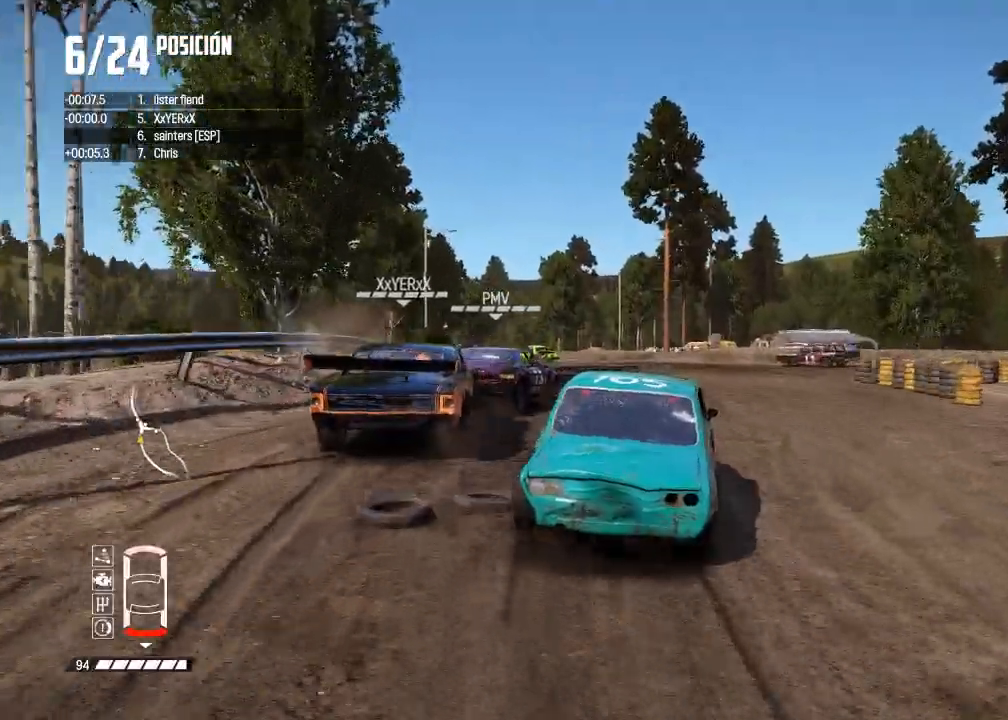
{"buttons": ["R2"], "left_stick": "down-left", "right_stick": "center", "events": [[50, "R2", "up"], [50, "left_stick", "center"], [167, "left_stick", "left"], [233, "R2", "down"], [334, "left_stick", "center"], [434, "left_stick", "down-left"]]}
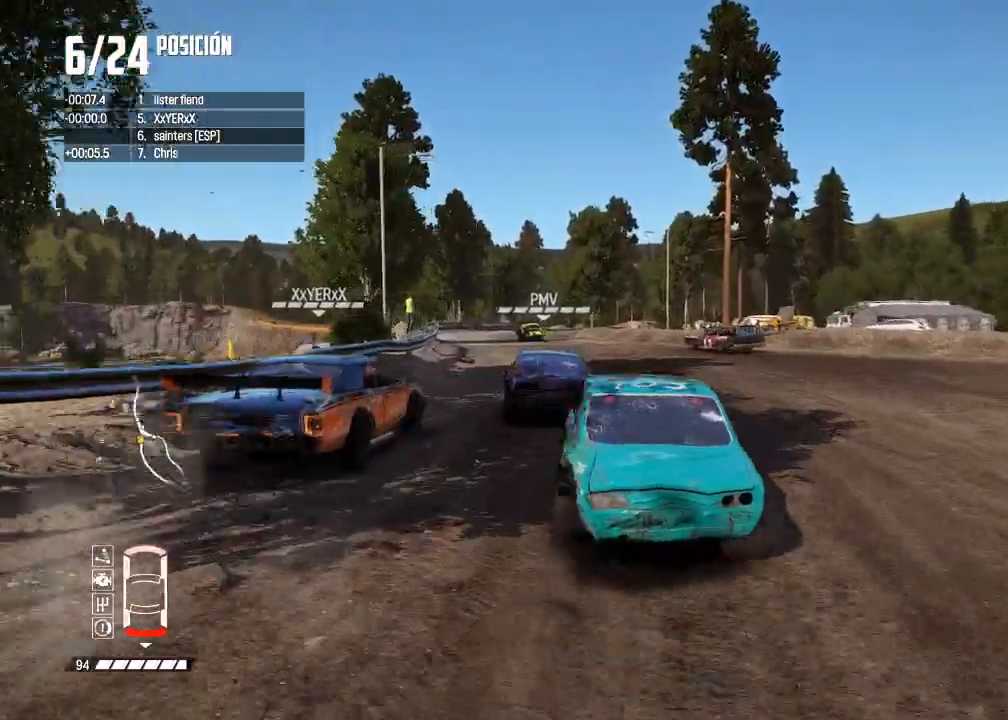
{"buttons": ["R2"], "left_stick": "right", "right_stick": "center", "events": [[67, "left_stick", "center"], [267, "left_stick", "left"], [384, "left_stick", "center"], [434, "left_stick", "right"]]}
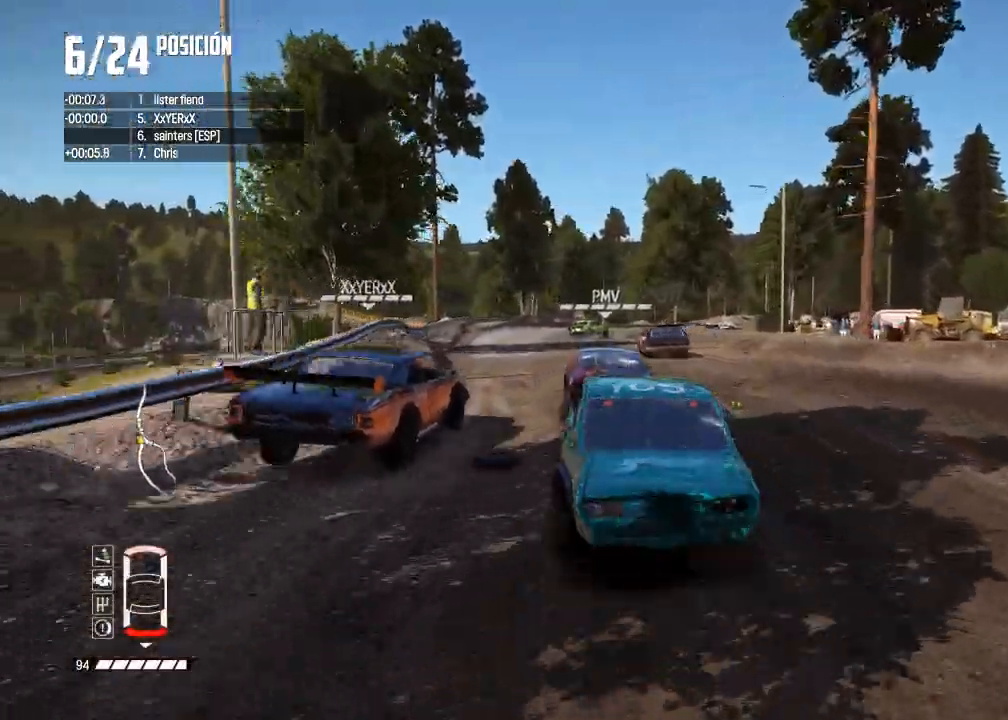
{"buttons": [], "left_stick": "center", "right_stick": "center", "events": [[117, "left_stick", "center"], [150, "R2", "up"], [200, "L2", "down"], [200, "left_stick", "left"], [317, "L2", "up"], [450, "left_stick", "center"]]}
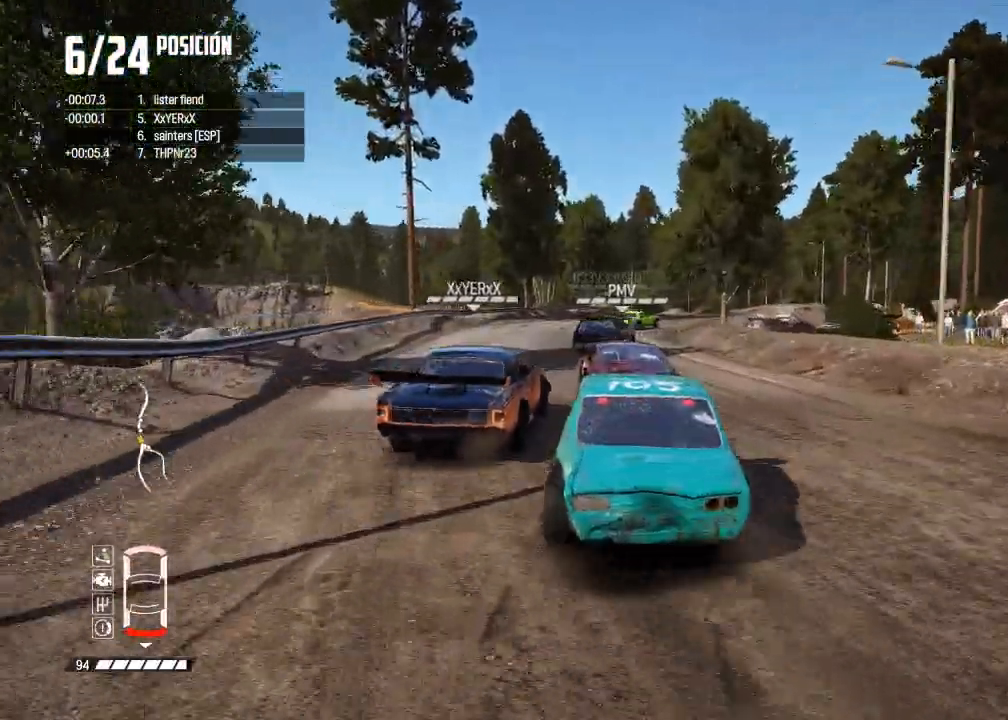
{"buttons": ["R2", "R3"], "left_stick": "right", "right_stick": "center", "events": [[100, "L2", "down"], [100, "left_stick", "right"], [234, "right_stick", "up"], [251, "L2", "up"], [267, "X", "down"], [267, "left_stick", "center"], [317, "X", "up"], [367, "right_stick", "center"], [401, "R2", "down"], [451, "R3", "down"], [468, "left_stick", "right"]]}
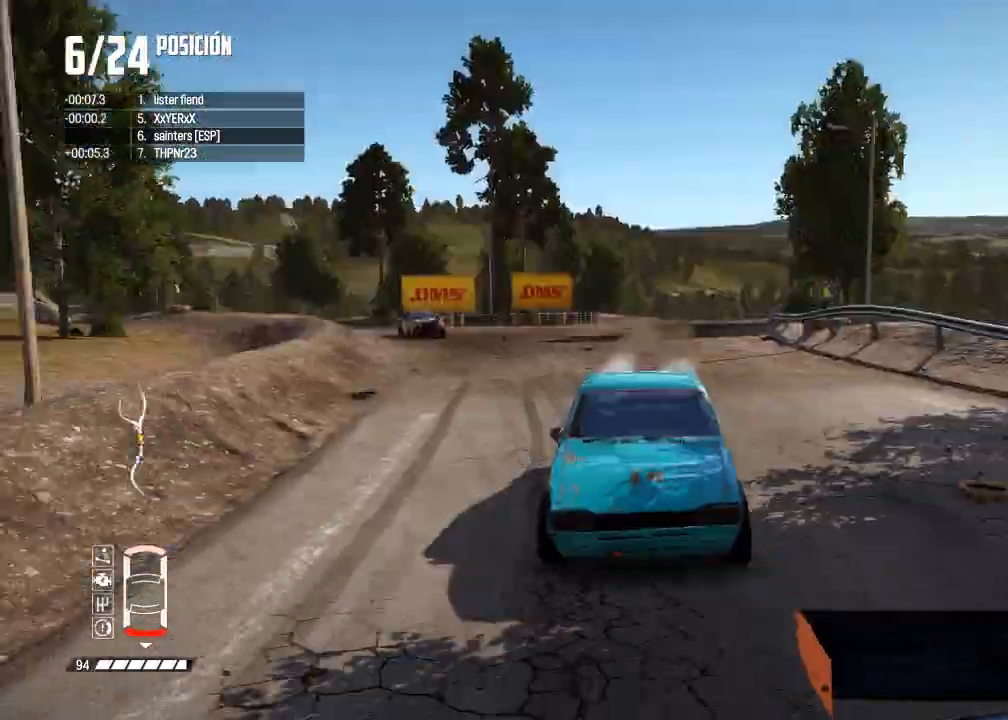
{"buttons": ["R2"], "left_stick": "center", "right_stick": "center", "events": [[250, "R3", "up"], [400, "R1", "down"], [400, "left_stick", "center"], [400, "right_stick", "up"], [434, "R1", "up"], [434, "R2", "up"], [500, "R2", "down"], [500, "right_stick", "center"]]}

————

■ Task description:
Quote the records in full and exactly; skip any image.

■ Answer space:
{"buttons": ["R2"], "left_stick": "down-left", "right_stick": "center", "events": [[50, "R2", "up"], [50, "left_stick", "center"], [167, "left_stick", "left"], [233, "R2", "down"], [334, "left_stick", "center"], [434, "left_stick", "down-left"]]}
{"buttons": ["R2"], "left_stick": "right", "right_stick": "center", "events": [[67, "left_stick", "center"], [267, "left_stick", "left"], [384, "left_stick", "center"], [434, "left_stick", "right"]]}
{"buttons": [], "left_stick": "center", "right_stick": "center", "events": [[117, "left_stick", "center"], [150, "R2", "up"], [200, "L2", "down"], [200, "left_stick", "left"], [317, "L2", "up"], [450, "left_stick", "center"]]}
{"buttons": ["R2", "R3"], "left_stick": "right", "right_stick": "center", "events": [[100, "L2", "down"], [100, "left_stick", "right"], [234, "right_stick", "up"], [251, "L2", "up"], [267, "X", "down"], [267, "left_stick", "center"], [317, "X", "up"], [367, "right_stick", "center"], [401, "R2", "down"], [451, "R3", "down"], [468, "left_stick", "right"]]}
{"buttons": ["R2"], "left_stick": "center", "right_stick": "center", "events": [[250, "R3", "up"], [400, "R1", "down"], [400, "left_stick", "center"], [400, "right_stick", "up"], [434, "R1", "up"], [434, "R2", "up"], [500, "R2", "down"], [500, "right_stick", "center"]]}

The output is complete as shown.